Bagikan:

JAKARTA Pernahkah Anda melihat seseorang batuk di tempat umum lalu secara spontan menjauh dengan ekspresi tidak nyaman? Bagi sebagian besar dari kita, itu mungkin hanya refleks perlindungan diri. Namun bagi seorang pejuang Tuberkulosis (TBC), reaksi kecil tersebut bisa terasa seperti luka yang lebih perih daripada penyakitnya sendiri.

Dinas Kesehatan (Dinkes) Provinsi Sulawesi Selatan menyadari bahwa musuh terbesar dalam penanggulangan TBC saat ini bukanlah sekadar kuman, melainkan stigma sosial. Rasa takut dikucilkan sering kali menjadi tembok besar yang menghalangi pasien untuk berani memeriksakan diri atau mengakui kondisinya.

Kekuatan Bahasa dalam Memulihkan

Kepala Bidang Pencegahan dan Pengendalian Penyakit (P3) Dinkes Sulsel, Moh Yusri Yunus, menyoroti betapa pentingnya mengubah cara kita berkomunikasi. Stigma sering kali menyelinap melalui pernyataan ketus atau sikap tubuh yang merendahkan saat melihat orang sedang flu atau batuk.

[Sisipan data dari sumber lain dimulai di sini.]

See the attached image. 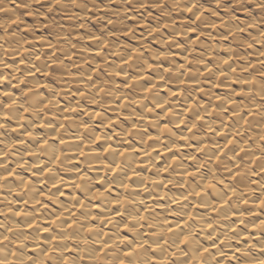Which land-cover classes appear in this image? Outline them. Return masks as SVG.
I'll use <instances>...</instances> for the list:
<instances>
[{
  "label": "clouds",
  "instance_id": "obj_1",
  "mask_svg": "<svg viewBox=\"0 0 264 264\" xmlns=\"http://www.w3.org/2000/svg\"><path fill=\"white\" fill-rule=\"evenodd\" d=\"M0 264H264V0H0Z\"/></svg>",
  "mask_w": 264,
  "mask_h": 264
},
{
  "label": "bare ground",
  "instance_id": "obj_2",
  "mask_svg": "<svg viewBox=\"0 0 264 264\" xmlns=\"http://www.w3.org/2000/svg\"><path fill=\"white\" fill-rule=\"evenodd\" d=\"M93 23H95V21H93ZM195 34H193V36H194ZM66 191H69L68 189H66Z\"/></svg>",
  "mask_w": 264,
  "mask_h": 264
}]
</instances>
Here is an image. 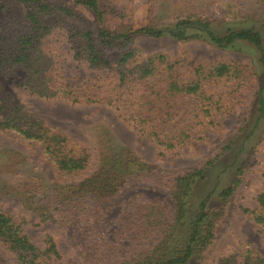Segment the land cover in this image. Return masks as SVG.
<instances>
[{
  "label": "trees",
  "instance_id": "1",
  "mask_svg": "<svg viewBox=\"0 0 264 264\" xmlns=\"http://www.w3.org/2000/svg\"><path fill=\"white\" fill-rule=\"evenodd\" d=\"M74 1L89 9L96 20L60 0H0V74L23 72L17 84L39 97L110 106L137 132L164 149L205 139L206 129L224 109L228 89L238 86L241 71L225 60L199 61L188 67L184 58L162 52L142 56L135 44L136 34L158 37L167 31L184 41L203 31L217 44L248 41L258 51L264 80L263 40L252 28L232 29L219 36L207 22L195 20L198 32L186 36L184 28L178 27L190 23L194 15L176 12L170 18L182 20L175 30L147 25L133 30L130 1ZM156 6L150 7L151 18ZM104 14L127 20L126 30L106 27ZM56 26L65 28L75 56L90 68L107 70L104 77L80 85L65 81L44 44ZM258 102L262 104L261 97ZM246 117L195 164L165 169L143 163L130 149L94 157L85 146L12 100L0 86V132L40 144L60 177L83 174L92 167L74 181L45 185L30 177L23 182L26 205L42 221H52L70 240L76 264H264V252L249 242L221 255L213 250L250 158L240 162L234 178L217 192L216 204L210 202L211 193L195 206L190 204L195 183L231 149ZM137 186L158 190L170 204L143 196L123 200L124 193ZM256 202L253 209H240L258 225L264 247V190L257 193ZM21 225L0 208V244L12 253L15 264H48L49 257H58L51 235L45 236L40 248Z\"/></svg>",
  "mask_w": 264,
  "mask_h": 264
},
{
  "label": "rangeland",
  "instance_id": "2",
  "mask_svg": "<svg viewBox=\"0 0 264 264\" xmlns=\"http://www.w3.org/2000/svg\"><path fill=\"white\" fill-rule=\"evenodd\" d=\"M84 14L89 20H96L94 14L74 0H60ZM117 3L130 1L132 17L131 28L144 26L175 30L182 19L172 20L176 12H189L195 20L207 22L209 28L219 36L228 30L249 27L258 31L264 47V0H114ZM157 3L151 18L150 7ZM240 14L241 17H240ZM2 12L0 11V24ZM151 20V22H150ZM127 20L104 14V24L113 31L126 30ZM96 26L98 23L96 21ZM187 24V23H186ZM62 25V24H60ZM63 26V25H62ZM193 26L184 27L186 36L198 32ZM195 39L181 41L167 31L158 37L136 34L135 44L142 56L162 52L185 59L188 67L199 61H231L241 71L238 86L228 89L224 109L215 118V124L205 131V139L174 149H164L141 135L132 125L118 116L110 106L70 102L62 98H43L17 84L23 72L0 74V86L15 102L44 119L48 124L64 132L69 138L85 146L94 157L103 154H118L122 149H130L143 163L165 169L182 168L198 162L209 150L218 144L246 115L243 130L234 138L233 145L216 162L215 167L205 172L194 187L190 204L195 206L201 198L211 193L210 202L217 203V192L226 187L234 178L235 169L240 162L250 158L244 170V182L230 200L225 223L220 227L214 245V254L221 255L228 250H237L242 243L249 242L260 252H264L259 227L240 207L253 209L257 206L256 195L264 190V140L257 151L254 146L264 138V80L263 68L258 63L256 47L245 40H233L228 45L214 43L203 31ZM72 40L65 28L56 26L45 37V48L53 56L61 75L69 84L89 83L96 77H104L105 69L87 66L85 60L74 55ZM182 51L186 54L182 55ZM224 88L227 87L223 86ZM262 98V104L258 98ZM90 169L76 176L60 177L37 143L21 140L12 132H0V208L21 221V226L32 243L44 247V238L51 235L55 241L58 257L48 258V264H76L75 250L70 240L49 220L42 221L37 212L26 205L22 195L27 178L34 177L45 185L74 181L86 175ZM134 196L157 198L165 205L169 199L158 190L137 186L124 193L123 200ZM119 206L114 211L116 216ZM114 228V226H112ZM0 264H15L13 255L0 244Z\"/></svg>",
  "mask_w": 264,
  "mask_h": 264
},
{
  "label": "water",
  "instance_id": "3",
  "mask_svg": "<svg viewBox=\"0 0 264 264\" xmlns=\"http://www.w3.org/2000/svg\"><path fill=\"white\" fill-rule=\"evenodd\" d=\"M187 26H193V27H198L199 25L198 24H182L178 27V29H181V28H184V27H187Z\"/></svg>",
  "mask_w": 264,
  "mask_h": 264
}]
</instances>
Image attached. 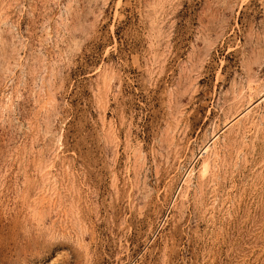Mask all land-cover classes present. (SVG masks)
Wrapping results in <instances>:
<instances>
[{"label":"rangeland","instance_id":"rangeland-1","mask_svg":"<svg viewBox=\"0 0 264 264\" xmlns=\"http://www.w3.org/2000/svg\"><path fill=\"white\" fill-rule=\"evenodd\" d=\"M0 264H264V0H0Z\"/></svg>","mask_w":264,"mask_h":264}]
</instances>
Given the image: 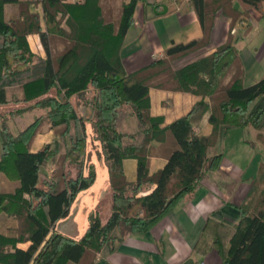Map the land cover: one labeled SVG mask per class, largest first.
<instances>
[{
    "label": "trees",
    "instance_id": "1",
    "mask_svg": "<svg viewBox=\"0 0 264 264\" xmlns=\"http://www.w3.org/2000/svg\"><path fill=\"white\" fill-rule=\"evenodd\" d=\"M116 1L0 0V107L9 104V90L17 88L20 99L15 103L26 105L17 114L44 110L40 120L54 134L50 144L31 152L35 123L13 135L0 113V216L14 223L0 231V264H93L98 253L112 252L125 236L148 232L202 180L231 192L235 183L222 171L223 154L218 150L228 131L252 128L264 148V75L250 86L242 85L231 34L236 23L248 20L249 9L263 11L264 0H238L242 10L233 7L234 0H190L202 38L171 42L162 58L131 73L126 72L120 51L140 0H119L112 22L111 2ZM6 5L16 7L15 16L5 17ZM216 12L230 19L227 41L212 54L174 70L173 62L208 44ZM30 35L39 37L45 59L31 52ZM51 38L65 46L56 56L49 48ZM152 88L186 92L198 100L185 116L164 125L161 117L150 113ZM77 104L92 111L93 137L108 168L111 214L105 223L90 214L78 241L56 233L45 240L67 217L76 196L95 180L93 168L84 173L86 121L78 115ZM207 112L210 133L197 134L195 126ZM127 115L137 121L135 134L120 131V121ZM60 147L64 153L58 159ZM161 155L164 167L150 174V158ZM125 159L137 163L132 183L122 171ZM48 166L50 173L44 171ZM236 208L239 223L230 228L208 219L195 249L215 250L220 264H264V164ZM25 242H32L27 251L17 248Z\"/></svg>",
    "mask_w": 264,
    "mask_h": 264
},
{
    "label": "crops",
    "instance_id": "2",
    "mask_svg": "<svg viewBox=\"0 0 264 264\" xmlns=\"http://www.w3.org/2000/svg\"><path fill=\"white\" fill-rule=\"evenodd\" d=\"M232 5L237 10L243 9L238 0H234ZM163 7H166L167 11L160 14L163 12ZM248 13V20L236 23L233 26L235 33H231L241 65L242 85L245 87L257 82L264 75V14L253 9H249ZM5 14L8 15H5L6 18L15 16L16 7L6 5ZM229 29L230 19L216 12L212 17L208 44L188 55L193 59L173 67L174 70L212 54L217 47L227 41L230 35ZM202 35L200 23L190 0H140L133 14V23L122 41L120 51L122 63L127 73L137 71L162 58L171 42L184 44L200 39ZM27 42L35 56L45 59V52L39 46V38L36 35L28 36ZM149 99L151 115L161 117L163 124L169 125L185 116L198 97L186 92L152 88L149 91ZM76 111L86 121L87 150L84 169L87 166L93 168L95 180L87 190L76 196L67 217L55 224L54 229L47 233L45 240L56 233L72 241H78L89 226L90 214H96L102 223H105L111 214L112 199L108 168L102 155L101 145L93 137L92 111L89 106L83 104L76 106ZM207 120L208 112L195 126L197 134L210 133ZM251 130L256 140V131L252 128ZM120 131L126 135L135 134L138 131L135 118L130 115L124 116L120 121ZM43 134L40 133L34 138L31 152H37L44 145L52 142L51 130L48 129L46 134ZM42 138L47 140L42 141ZM218 150L221 152L219 146ZM165 163L163 155L151 157L149 173L153 174L162 169ZM136 168L135 160L122 161V171L127 182L132 183L136 180ZM51 169L48 166L44 171L50 173ZM221 169L235 183L231 192L217 182L202 180L192 195L181 200L148 232L125 236L115 245L112 252L98 253L93 264H220L221 259L215 250L201 253L195 249V245L208 219L230 228L239 223L241 215L236 207L245 201L255 179V177L244 179L241 169L224 159V155ZM154 187L141 195L151 192ZM13 226V221L8 220L3 226L0 225V231H7ZM31 245L32 242L20 243L17 248L27 251ZM42 245L43 243L38 246L34 255H37Z\"/></svg>",
    "mask_w": 264,
    "mask_h": 264
},
{
    "label": "rangeland",
    "instance_id": "3",
    "mask_svg": "<svg viewBox=\"0 0 264 264\" xmlns=\"http://www.w3.org/2000/svg\"><path fill=\"white\" fill-rule=\"evenodd\" d=\"M109 1L110 0H108V3ZM111 4H113L115 12L114 15L112 14L113 16H111L109 20L115 22L116 21L115 16L117 12L116 10L118 9L120 2L119 0H117L116 3L111 2ZM105 19H108V17L106 16ZM61 27L66 30V25L64 20L62 21ZM37 38L39 37L37 36ZM39 46L42 47L40 40H39ZM64 47L65 46L62 44V42L59 39L51 38L49 40V48L54 56H56L60 51H62ZM36 57L38 58V56ZM192 59L193 57L191 58L188 56L184 57L182 59L173 62L171 64V67L173 68L176 67L177 65H182L184 63L191 61ZM228 78L229 77L227 75V78H225V80H227ZM87 97L89 99L91 97V94H89ZM9 99H10L9 104L0 107V113L2 115L3 120L6 121V125L8 129L13 135H17L21 130H23L33 122L37 127L35 137L40 133L46 134L47 126L44 124L45 122L40 120V117H42L45 114L44 110L35 109L33 112L30 113L25 112L22 114H17V110H21L26 107L25 104L15 103L20 99V92L18 91L17 88L9 90ZM72 101L73 103L76 102L74 97L72 98ZM8 113H10L9 116H7ZM61 129L63 128L61 127L57 130H61ZM46 140L47 138H42V141H46ZM219 148L224 155V159H226L231 164L241 169V173L244 174V179H251L250 177L253 178L256 177L257 176L256 174H258L257 172L259 170V167L261 166V164H264V148L259 143L256 142L251 128L234 129L229 131L222 140V142L220 143ZM0 150H1V141H0ZM59 151L60 154L57 156L58 159L60 158L59 156H63L64 153L62 147H60ZM90 168L91 167L88 166L85 167L84 173L87 174ZM72 175H74L73 170H72ZM6 222H8V219L4 218L3 216L2 217L0 216V225L3 226L4 224H6Z\"/></svg>",
    "mask_w": 264,
    "mask_h": 264
},
{
    "label": "built area",
    "instance_id": "4",
    "mask_svg": "<svg viewBox=\"0 0 264 264\" xmlns=\"http://www.w3.org/2000/svg\"><path fill=\"white\" fill-rule=\"evenodd\" d=\"M77 1H81V0H77ZM169 1H175V0H169ZM262 13L264 14V8H263V11H262ZM231 33H232V34H234V33H235V30H234V29H232Z\"/></svg>",
    "mask_w": 264,
    "mask_h": 264
},
{
    "label": "water",
    "instance_id": "5",
    "mask_svg": "<svg viewBox=\"0 0 264 264\" xmlns=\"http://www.w3.org/2000/svg\"><path fill=\"white\" fill-rule=\"evenodd\" d=\"M166 11H167L166 7H163V12L160 14H164V13H166Z\"/></svg>",
    "mask_w": 264,
    "mask_h": 264
}]
</instances>
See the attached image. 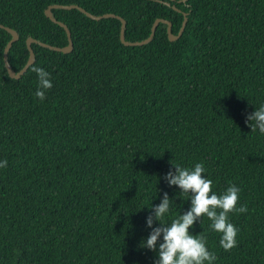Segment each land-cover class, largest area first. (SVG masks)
Wrapping results in <instances>:
<instances>
[{
  "label": "trees",
  "instance_id": "obj_1",
  "mask_svg": "<svg viewBox=\"0 0 264 264\" xmlns=\"http://www.w3.org/2000/svg\"><path fill=\"white\" fill-rule=\"evenodd\" d=\"M163 1L171 5L0 0V23L19 33L9 52L16 72L29 60V37L68 45L46 15L53 4L120 15L128 41L148 38L159 18L178 35L189 17L178 40L161 23L149 44L128 46L120 19L53 9L74 48L34 43L36 60L20 79L6 68L12 35L0 27V264H155L156 253L140 246L152 231L147 206L167 193L174 215L188 211L164 177L196 163L217 195L237 186V207L247 211L229 214L239 229L229 251L206 216L190 231L206 238L214 264H264V135L245 122L264 104V0ZM36 67L53 85L43 100Z\"/></svg>",
  "mask_w": 264,
  "mask_h": 264
},
{
  "label": "clouds",
  "instance_id": "obj_2",
  "mask_svg": "<svg viewBox=\"0 0 264 264\" xmlns=\"http://www.w3.org/2000/svg\"><path fill=\"white\" fill-rule=\"evenodd\" d=\"M38 77L36 96L43 100L45 90L53 85L50 73L43 68H33ZM246 116V123L251 131H259L264 135V104ZM254 122V123H253ZM7 166V160H0V168ZM175 171H169L164 179L167 184L175 186L179 192L190 201L189 210L174 215L171 211L172 199L167 193L158 205L147 206L150 215L146 225L152 231L141 241V247L153 251L157 255L155 264H214L216 256L208 250L206 238L194 234L190 229L194 228L197 220L207 217L211 222L212 231L220 234L219 244L225 251L237 246V234L239 229L230 222V213H244L245 206L237 207L240 189L232 185L222 194L217 195L213 191V181L204 173L206 169L202 163H196L191 168L174 165ZM169 217L171 222L169 223ZM159 226L153 227V221Z\"/></svg>",
  "mask_w": 264,
  "mask_h": 264
},
{
  "label": "water",
  "instance_id": "obj_3",
  "mask_svg": "<svg viewBox=\"0 0 264 264\" xmlns=\"http://www.w3.org/2000/svg\"><path fill=\"white\" fill-rule=\"evenodd\" d=\"M159 1L163 2V3L167 4V5H171L170 1H163V0H159ZM187 1L188 0H180V2H187ZM56 8L67 9V10L78 9L81 12H83L84 14H86L88 17H90V18H92L94 20H102L104 18H117V19H120L121 22H122L121 41L125 45H128V46H144L146 44H149L151 41H153V39H154V37L156 35V30H157L158 26L161 23H164V24L168 25V34H169V37H170L171 41L178 40L183 35V33H184L185 29H186L188 20H189L188 13H184L185 20H184V23H183V27H182L181 31L179 32V34L176 35V34L173 33V24H172V22L167 20V19H164V18H159V19H157L155 21V23H154V25L152 27V33H151V35L148 38H146L144 40H141V41H128L126 39L127 20L125 18H123L122 16H120V15H117L115 13H106V14H103V15H95V14L87 11L85 8H83V7H81L80 5H77V4H71V5L53 4V5H50L47 8L46 15L53 22L58 23L59 25H61L66 30L67 35H68V42L69 43H68L67 46L59 47V46H54V45L42 42V41H40V40H38L36 38L29 37L28 40H27L28 50L30 52L29 60H28L27 64L25 65V67L22 68L19 72H16L13 69V67H12V65H11V63L9 61L10 49L13 46V44L19 39V33L14 28H11L9 26H6V25L0 23V27H2L4 29H6L7 31H9L11 33V35H12V39L8 42V44L6 46V49H5V53H4L5 65H6V68H7L8 72H9V75L12 78L20 79L29 70L30 66L34 64V62L36 60V53H35L34 48H33V44L34 43L42 45L43 47L49 48L51 50H55V51H59V52H63V53L72 52V50L74 48V41H73V38H72V32H71L70 28L68 27V25L65 22L60 21V20H58L55 17V15L53 13V9H56ZM174 8L179 10V11H181L176 6H174Z\"/></svg>",
  "mask_w": 264,
  "mask_h": 264
}]
</instances>
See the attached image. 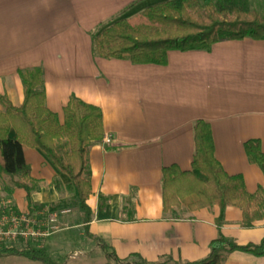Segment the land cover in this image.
<instances>
[{
  "label": "crops",
  "instance_id": "1",
  "mask_svg": "<svg viewBox=\"0 0 264 264\" xmlns=\"http://www.w3.org/2000/svg\"><path fill=\"white\" fill-rule=\"evenodd\" d=\"M165 1L0 0V94L21 105L18 70L40 67L45 105L60 122L71 97L102 110L103 139L86 150L92 237L85 235L76 192L67 190L69 177L39 149L24 151L36 181L32 204L70 209L59 217L61 230L52 240L35 246L50 252L56 264H62L64 245L78 248L71 243L73 229L88 242L83 253L106 256L97 237L125 262H195L207 256L219 232L238 245L264 237V217L243 227L237 206L225 208L219 229L216 204L164 213L161 186L163 167L191 168L195 124L204 120L225 172L242 175L249 193L264 190V173L244 150L246 141L257 139L264 152V38L223 39L209 51L171 50L165 65L107 59L94 51L93 38L103 29ZM247 1L264 15V0ZM15 135L10 129L8 137ZM1 187L0 179V194ZM18 190L13 188L10 198L19 209H30L25 192ZM71 198L73 208L65 205ZM222 264H264V255L234 250Z\"/></svg>",
  "mask_w": 264,
  "mask_h": 264
},
{
  "label": "trees",
  "instance_id": "2",
  "mask_svg": "<svg viewBox=\"0 0 264 264\" xmlns=\"http://www.w3.org/2000/svg\"><path fill=\"white\" fill-rule=\"evenodd\" d=\"M243 38H264V15L250 9L247 0H167L113 22L93 38V47L103 58L165 65L171 50L209 51L214 43L223 39ZM18 75L23 84L22 104L14 106L0 94V179L11 177V186L2 185L1 191L9 195L13 188H19L25 192L29 208L35 207L31 192L36 181L31 176L24 151L27 147L39 149L69 177L67 190L76 192L78 206L84 212L85 235L92 237L88 231L91 208L87 199L91 194V183L86 150L93 142L103 139L102 110L71 97L63 109V122H60L57 114L45 105L42 69H20ZM12 128L16 131L14 138L8 137ZM194 141L195 152L189 170H181L176 165L162 168L163 212L182 207L194 211L216 204L220 208L216 219L219 229L225 208L232 205L242 210L243 227H251L255 221L261 220L264 217V190L259 187L255 193H249L242 175L225 172L215 157L208 122H196ZM244 150L249 161L264 173V152L259 141H246ZM94 239L106 252L108 261L105 264H222L225 256L234 250L264 255V237L257 244L238 245L219 232L210 242L207 256L195 262L166 260L150 263L139 259L124 263L115 253L108 252L103 240ZM5 254L56 264L42 248H2L0 256Z\"/></svg>",
  "mask_w": 264,
  "mask_h": 264
},
{
  "label": "built area",
  "instance_id": "3",
  "mask_svg": "<svg viewBox=\"0 0 264 264\" xmlns=\"http://www.w3.org/2000/svg\"><path fill=\"white\" fill-rule=\"evenodd\" d=\"M69 208L47 206L19 209L11 198L0 194V250L17 247V243L44 241L61 230L59 217Z\"/></svg>",
  "mask_w": 264,
  "mask_h": 264
},
{
  "label": "rangeland",
  "instance_id": "4",
  "mask_svg": "<svg viewBox=\"0 0 264 264\" xmlns=\"http://www.w3.org/2000/svg\"><path fill=\"white\" fill-rule=\"evenodd\" d=\"M1 183L2 185H7L11 186V177L10 176H4L1 178ZM19 192H22L20 189L18 190ZM3 196H8L6 193H2ZM74 198L69 199V201L65 204L66 206L69 207H74ZM51 209L53 207H50ZM55 208V207H54ZM62 208V207H61ZM75 210H73V213ZM69 232V231H68ZM76 231V229L71 230L72 238H71V243L74 245H77L78 248H71L70 250L69 247L64 245V247L61 250L60 258L62 259V264H105L108 259L105 256V253L102 251H98L94 254H87L83 253L82 248L84 245V242L88 244V242L84 239L83 236H80ZM65 232L61 231L60 233L57 234L61 235L64 234ZM56 235V234H55ZM54 236H50L46 238V242L48 243L50 240H52ZM61 240H58L56 243L59 244ZM42 244V241H32V242H26V243H17V248L22 249L24 246H30V247H35L38 246V244ZM49 257L53 258L52 254L49 252ZM54 259V258H53ZM126 263V262H124ZM0 264H44L39 261H33L31 259H28L23 256H15V255H1L0 256Z\"/></svg>",
  "mask_w": 264,
  "mask_h": 264
}]
</instances>
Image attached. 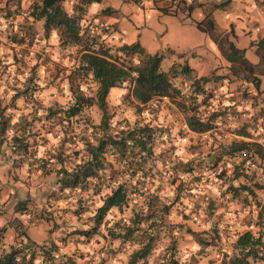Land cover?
<instances>
[{"label": "rangeland", "instance_id": "rangeland-1", "mask_svg": "<svg viewBox=\"0 0 264 264\" xmlns=\"http://www.w3.org/2000/svg\"><path fill=\"white\" fill-rule=\"evenodd\" d=\"M31 1L2 0L0 6L1 13L10 12L5 15V20L0 14V110L3 115L10 114L11 120L18 114L32 118L29 150L39 160L60 146L69 148L68 142L60 144L63 133L59 123H53L56 121L53 115L46 116V107H66L73 101L67 73L77 63L78 53L76 45L60 43L56 29L44 36L41 20L33 21L36 32L30 44L9 38L8 34L17 31L18 23L23 19L21 11L26 10ZM221 1L63 0L62 6L68 12L73 9L79 12L83 6L81 22L97 28L108 43L121 44L137 39L149 53L161 54L162 70H167L172 63L178 69L186 63L198 76L221 75L206 85L213 87L212 91L221 97L222 105L231 101L230 97L236 102L242 98L243 91L257 92L260 100L264 96V50L256 49V40L264 33V0H229L227 4L215 6ZM189 3L191 9L186 7ZM162 7L175 14L164 12ZM16 9L21 11L17 18H13ZM209 10L218 29L227 31L228 37L237 47L244 48L245 57L255 64L257 88L254 82L231 73L229 62L209 34L198 28L197 21ZM183 78L181 72L175 75L176 82ZM77 81L85 93L93 94L95 84L90 77L77 78ZM126 85L127 81H123L112 86L107 93L106 109L111 124L121 118L130 122L139 118L160 123L164 127L160 146L172 144V152L177 158L195 166L199 161L209 164L213 155L221 153L220 138L226 142L230 140L231 132L220 124L215 130L200 133L189 130L183 114L167 97L162 98L163 103L156 110L146 107L136 115L130 98L125 95ZM25 87L27 90L22 93ZM236 107L241 108L239 104ZM242 112L238 113V118L230 120V126L245 119ZM99 116L100 109L92 102L71 118L67 134L78 133L85 125V131L89 133L87 124L89 121L98 123ZM10 133L4 132L0 142V227L3 228L0 231L1 237L4 232L6 245L16 246L19 231L26 229L41 247L32 264H126L128 250L122 245L112 251L117 241H111L102 227L88 237L78 232L91 227L92 212L76 213L78 203L75 196H65L64 191L58 190L56 174L52 168L49 170L58 164L47 166L43 172L34 166V157L11 153ZM76 145L80 146V143L76 142ZM234 163L229 157L219 159L215 168H208L205 179L192 187L191 195L181 197L182 203L173 204L170 221L184 223L200 238L197 242L183 230L175 231L178 264H219L222 253L231 252L230 245L237 232L256 229L253 222H248L253 219L254 212L242 203L241 195L226 191L229 182L237 183L233 178ZM196 170L195 167L193 171L196 173ZM219 172H222L221 176H218ZM187 176L188 182H193V177ZM18 202L25 204L23 212L16 210ZM51 242L55 243L54 249L43 252L50 248ZM2 244L0 239V254L4 251ZM159 251L157 249L148 258V264H161L156 256Z\"/></svg>", "mask_w": 264, "mask_h": 264}, {"label": "trees", "instance_id": "trees-1", "mask_svg": "<svg viewBox=\"0 0 264 264\" xmlns=\"http://www.w3.org/2000/svg\"><path fill=\"white\" fill-rule=\"evenodd\" d=\"M62 1L32 0L26 10H20L23 19L18 23L17 31L8 36L14 41L30 44L36 32L33 21L41 20L44 36L51 29H56L60 43L77 46V63L67 73L73 101L66 107H46V116L53 115L56 119L53 123H59L63 133L60 144L68 142L69 148L60 146L47 157L36 159L35 153L29 150L32 118L18 114L11 120L10 114L3 115L2 110L0 142L3 133L9 131L11 153L34 157L37 161L34 166L43 172L47 166L57 163V167H49V170L52 168L56 174L58 190L64 191L65 196H75L78 203L76 213L92 212L91 227L78 232L88 237L102 227L111 241H117L112 251L122 245L128 250L126 264H148V258L157 249L160 251L156 256L161 264H178L175 257L176 230H183L200 242L195 231L184 223L170 221L172 206L175 202L182 203L181 197L191 195L192 187L205 179L210 166L215 168L219 159L229 157L235 161L233 178L237 183L229 182L226 191L231 195H241L242 203L254 212L253 219L248 222H253L256 229L237 232L230 245L231 252H223L219 264H264V96L258 100L257 92L249 94L243 91L242 98L235 102L230 97L231 101L222 105L221 97L213 93V87L206 85L221 75L198 76L186 63L179 69L172 63L167 70H162L161 54L149 53L137 39L121 44L106 42L97 28L81 22L83 6L79 12L74 9L68 12L63 9ZM226 2L223 0L215 6ZM186 7L191 9L192 4ZM20 11L14 10L12 17L17 18ZM164 12L170 11L166 9ZM0 14L5 20V15L10 12L1 13L0 9ZM197 26L209 34L229 62L231 73L254 82L257 88L255 64L245 57L244 48L237 47L228 37L227 31L218 29L210 10L204 12ZM256 42V49L264 50V34ZM178 72L184 76L180 82L175 79ZM85 76L95 84L93 94L85 93L77 81V78ZM123 81H127L125 95L130 98L136 115L146 107L156 110L163 103L162 98L167 97L183 114L189 130L200 133L212 128L215 130L220 124L231 132L230 140L226 142L220 138L221 153L213 155L211 163L204 161L201 164L199 161L195 166L177 158L172 152V144L160 146L164 130L160 123L139 118L130 122L121 118L111 124L105 99L109 89ZM26 90L25 87L21 92ZM92 102L100 109L98 123L89 121V133H86L85 125L78 133L68 135L71 118ZM238 104L240 109L236 107ZM241 111L245 119L230 126V120L238 118ZM195 167L196 173L193 171ZM187 174L193 177V182H188ZM221 175L219 172L218 176ZM16 205V210L23 212L25 204L18 202ZM181 216L186 215L181 213ZM2 234L1 237L0 231L1 246L4 247L0 264H32L38 250H41L35 243L38 241L31 238L26 229H21L17 237L19 243L6 245L4 232ZM54 246L55 243L51 242L50 248L43 252H49Z\"/></svg>", "mask_w": 264, "mask_h": 264}, {"label": "crops", "instance_id": "crops-1", "mask_svg": "<svg viewBox=\"0 0 264 264\" xmlns=\"http://www.w3.org/2000/svg\"><path fill=\"white\" fill-rule=\"evenodd\" d=\"M167 1V0H166ZM173 1H175V0H173ZM186 2H187V0H185ZM228 1L229 0H227V2L225 3V4H227L228 3ZM1 4H2V0H0V6H1ZM212 14V13H211ZM214 20V19H213ZM215 22V21H214ZM216 24V23H215ZM217 26V25H216ZM264 34V33H263ZM263 34H260V36H262ZM252 41H254V40H252ZM236 45V44H235ZM27 231V230H26ZM28 233V232H27ZM30 233H28V235H29ZM30 236V235H29ZM34 239V238H33Z\"/></svg>", "mask_w": 264, "mask_h": 264}]
</instances>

“Mereka cenderung meminta penderita menyingkir dengan perkataan yang tidak nyaman didengar. Padahal, ada cara yang jauh lebih halus, misalnya dengan menawarkan atau meminta penderita menggunakan masker dengan nada bicara yang santun,” ujar Yusri seperti dilansir dari ANTARA.

Dengan mengubah cara bicara, kita sebenarnya sedang membukakan pintu bagi pasien untuk merasa diterima dan didukung dalam proses pengobatannya.

Kolaborasi dari Media hingga Mimbar Agama

Menyadari bahwa stigma tidak bisa hilang dalam semalam, Dinkes Sulsel meluncurkan strategi yang menyentuh berbagai lapisan masyarakat:

Gerakan Akar Rumput: Tim terpadu dari tingkat kabupaten hingga Puskesmas dikerahkan untuk melakukan sosialisasi langsung dan mengoptimalkan konten edukatif di media sosial.

Narasi Positif di Media: Menggandeng media massa untuk tidak hanya menyoroti kekurangan layanan, tetapi juga mengangkat inovasi dan kisah sukses kesembuhan sebagai inspirasi.

Sentuhan Religi: Menjelang bulan suci Ramadhan, Dinkes Sulsel bekerja sama dengan Kementerian Agama (Kemenag) untuk menyisipkan pesan hidup sehat dan kasih sayang sesama dalam tausiah serta ceramah keagamaan.

Memutus Rantai Penularan dengan Kasih Sayang

Upaya mengeliminasi stigma ini bukan hanya tentang sopan santun, tetapi tentang strategi kesehatan publik yang vital. Ketika stigma hilang, rasa takut pun pudar. Pasien tidak akan lagi bersembunyi; mereka akan datang ke fasilitas kesehatan dengan kepala tegak, menjalani pengobatan hingga tuntas, dan secara otomatis memutus rantai penularan di masyarakat.

Sulawesi Selatan kini sedang bergerak menuju masa depan di mana TBC bukan lagi sebuah aib yang harus ditutupi, melainkan tantangan kesehatan yang bisa dihadapi bersama dengan dukungan, masker, dan senyuman yang tulus.